CT scans or ultrasounds may be ordered to measure organ enlargement more precisely or to check for swollen lymph nodes deep inside the body that can’t be felt on exam.
Spinal Fluid Testing for Some Types
Not every leukemia patient needs a lumbar puncture (spinal tap), but it’s a routine part of the workup for acute lymphoblastic leukemia (ALL). ALL has a tendency to spread to the central nervous system, so doctors collect a small sample of cerebrospinal fluid to check for leukemia cells in the brain and spinal cord. This test also serves double duty: during the same procedure, chemotherapy can be delivered directly into the spinal fluid as a preventive measure.
How Long the Full Workup Takes
The timeline depends on the type of leukemia suspected. For acute leukemia, where treatment needs to start quickly, initial blood work and a blood smear can happen within hours. A bone marrow biopsy is often performed within the first day or two. Flow cytometry results follow in 24 to 48 hours, giving doctors enough information to begin treatment while waiting for genetic results.

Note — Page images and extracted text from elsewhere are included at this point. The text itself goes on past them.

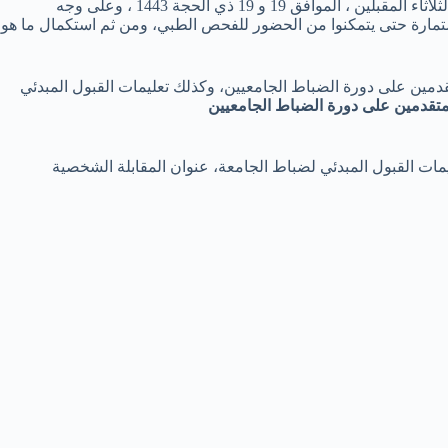
كما وجهت الوزارة ملاحظة مهمة لمن يحجز المواعيد يوم الاثنين أو الثلاثاء المقبلين ، الموافق 19 و 19 ذي الحجة 1443 ، وعلى وجه
استمارة حتى يتمكنوا من الحضور للفحص الطبي، ومن ثم استكمال ما هو
تقدمين على دورة الضباط الجامعيين، وكذلك تعليمات القبول المبدئي
للمتقدمين على دورة الضباط الجامعيين
ليمات القبول المبدئي لضباط الجامعة، عنوان المقابلة الشخصية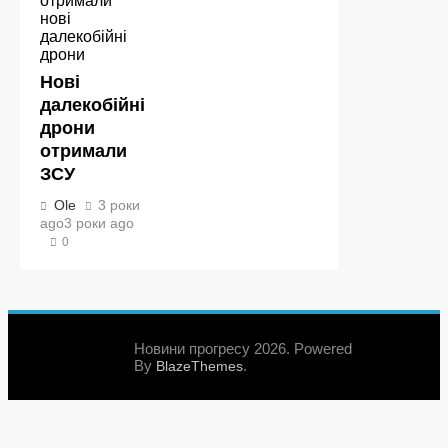
Нові
далекобійні
дрони
отримали
ЗСУ
Ole
3 роки
ago
3 роки ago
0
Новини прогресу 2026. Powered
By
.
BlazeThemes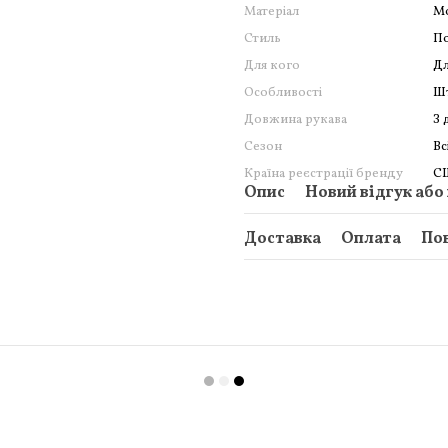
Матеріал
М
Стиль
По
Для кого
Дл
Особливості
Ш
Довжина рукава
З 
Сезон
Вс
Країна реєстрації бренду
С
Опис
Новий відгук або
Доставка
Оплата
По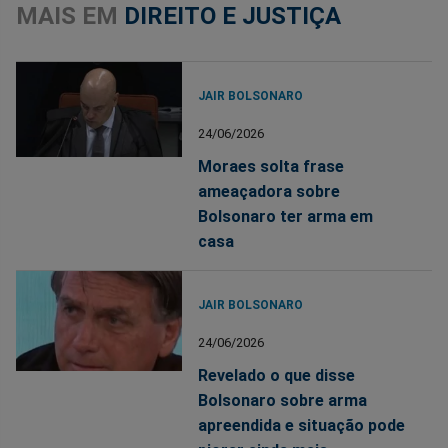
MAIS EM
DIREITO E JUSTIÇA
JAIR BOLSONARO
24/06/2026
Moraes solta frase
ameaçadora sobre
Bolsonaro ter arma em
casa
JAIR BOLSONARO
24/06/2026
Revelado o que disse
Bolsonaro sobre arma
apreendida e situação pode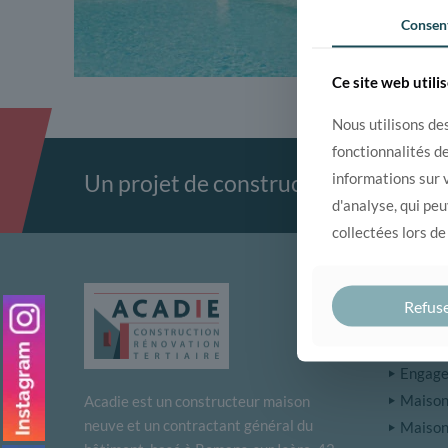
Consen
Ce site web utili
Nous utilisons des
fonctionnalités d
informations sur v
Un projet de construction ou rénova
d'analyse, qui pe
collectées lors de
DÉCO
Refus
Notre 
Engagem
Maison 
Acadie est un constructeur maison
neuve et un contractant général du
Maison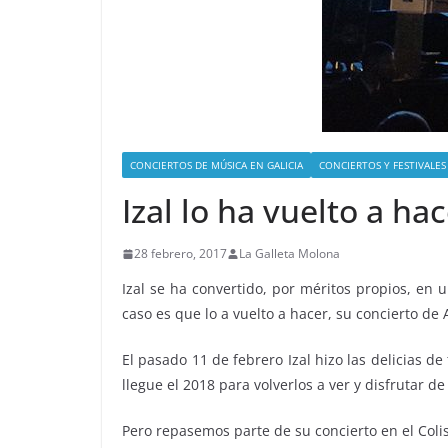
CONCIERTOS DE MÚSICA EN GALICIA
CONCIERTOS Y FESTIVALES
Izal lo ha vuelto a h
28 febrero, 2017
La Galleta Molona
Izal se ha convertido, por méritos propios, en 
caso es que lo a vuelto a hacer, su concierto de
El pasado 11 de febrero Izal hizo las delicias 
llegue el 2018 para volverlos a ver y disfrutar d
Pero repasemos parte de su concierto en el Col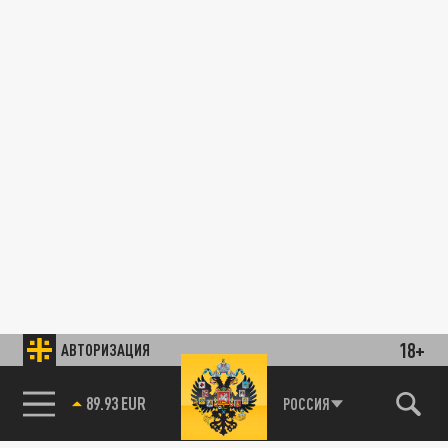
18+
АВТОРИЗАЦИЯ
89.93 EUR
РОССИЯ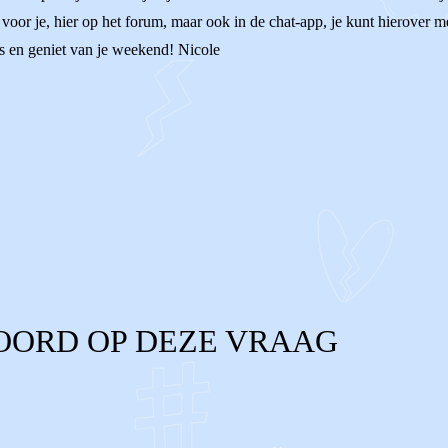
 voor je, hier op het forum, maar ook in de chat-app, je kunt hierover m
s en geniet van je weekend! Nicole
OORD OP DEZE VRAAG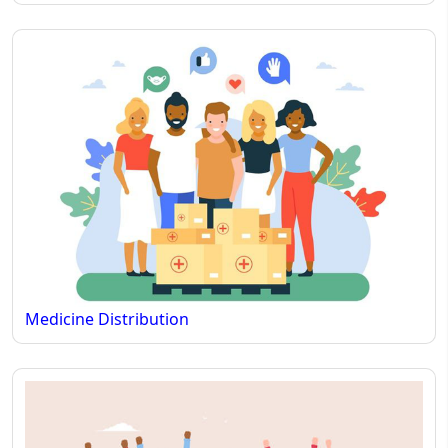
Medicine Distribution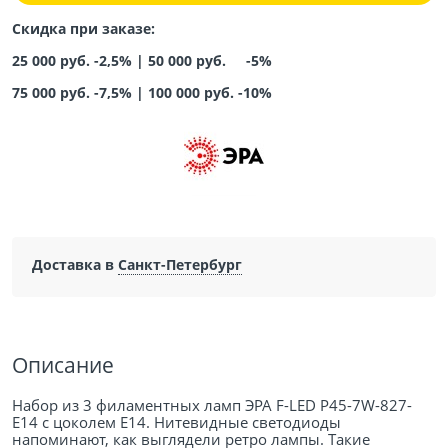
Скидка при заказе:
25 000 руб. -2,5% |
50 000 руб. -5%
75 000 руб. -7,5%
|
100 000 руб. -10%
Доставка в
Санкт-Петербург
Описание
Набор из 3 филаментных ламп ЭРА F-LED P45-7W-827-
E14 с цоколем Е14. Нитевидные светодиоды
напоминают, как выглядели ретро лампы. Такие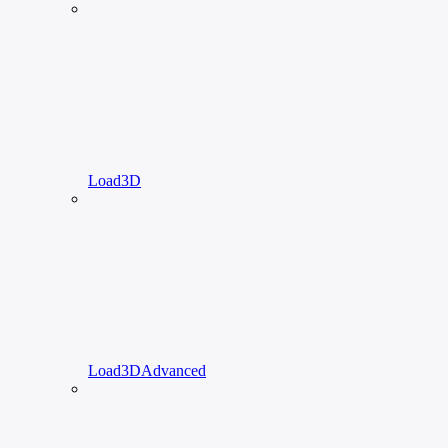
Load3D
Load3DAdvanced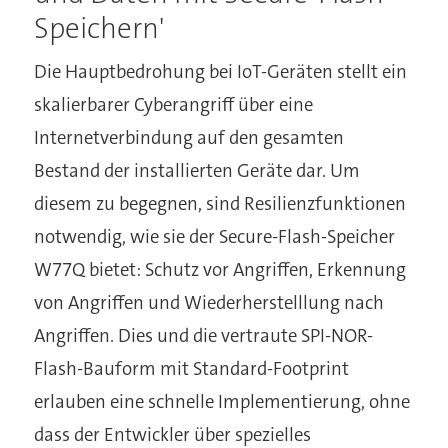
Speichern'
Die Hauptbedrohung bei IoT-Geräten stellt ein
skalierbarer Cyberangriff über eine
Internetverbindung auf den gesamten
Bestand der installierten Geräte dar. Um
diesem zu begegnen, sind Resilienzfunktionen
notwendig, wie sie der Secure-Flash-Speicher
W77Q bietet: Schutz vor Angriffen, Erkennung
von Angriffen und Wiederherstelllung nach
Angriffen. Dies und die vertraute SPI-NOR-
Flash-Bauform mit Standard-Footprint
erlauben eine schnelle Implementierung, ohne
dass der Entwickler über spezielles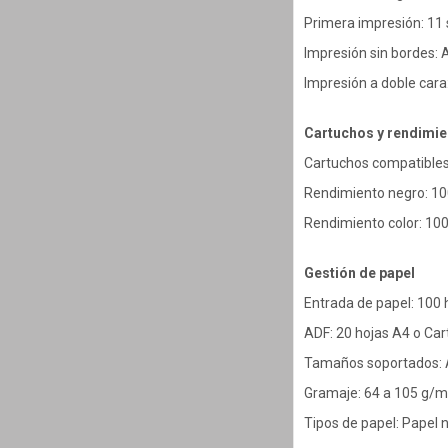
Primera impresión: 11 s
Impresión sin bordes: A
Impresión a doble car
Cartuchos y rendimie
Cartuchos compatibles
Rendimiento negro: 10
Rendimiento color: 100
Gestión de papel
Entrada de papel: 100 
ADF: 20 hojas A4 o Cart
Tamaños soportados: A4
Gramaje: 64 a 105 g/m
Tipos de papel: Papel n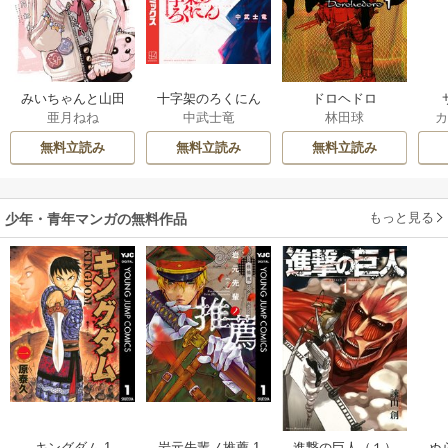
みいちゃんと山田
十字架のろくにん
ドロヘドロ
亜月ねね
中武士竜
林田球
さん
無料立読み
無料立読み
無料立読み
もっと見る
少年・青年マンガの無料作品
キングダム 1
岩元先輩ノ推薦 1
進撃の巨人（１）
ぬ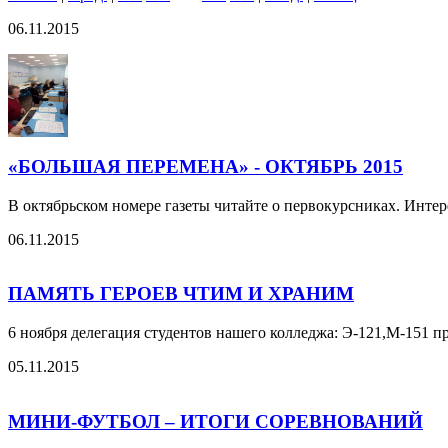
06.11.2015
«БОЛЬШАЯ ПЕРЕМЕНА» - ОКТЯБРЬ 2015
В октябрьском номере газеты читайте о первокурсниках. Инте
06.11.2015
ПАМЯТЬ ГЕРОЕВ ЧТИМ И ХРАНИМ
6 ноября делегация студентов нашего колледжа: Э-121,М-151 
05.11.2015
МИНИ-ФУТБОЛ – ИТОГИ СОРЕВНОВАНИЙ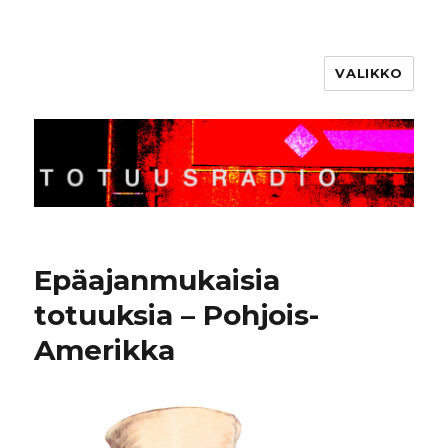
VALIKKO
Totuusradio
Epäajanmukaisia
totuuksia – Pohjois-
Amerikka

The slowest piece is next-generation sequencing, which takes 10 to 14 days. This means you may already be in treatment before your complete genetic profile comes back. Doctors sometimes adjust the treatment plan once those results arrive, particularly if the sequencing reveals mutations that respond to targeted drugs.
For chronic leukemias, which progress more slowly, the diagnostic process can unfold over days to weeks without the same urgency. Some cases of chronic lymphocytic leukemia (CLL) are even discovered incidentally during routine blood work, when a CBC shows an unexpectedly high white blood cell count in someone who feels perfectly fine.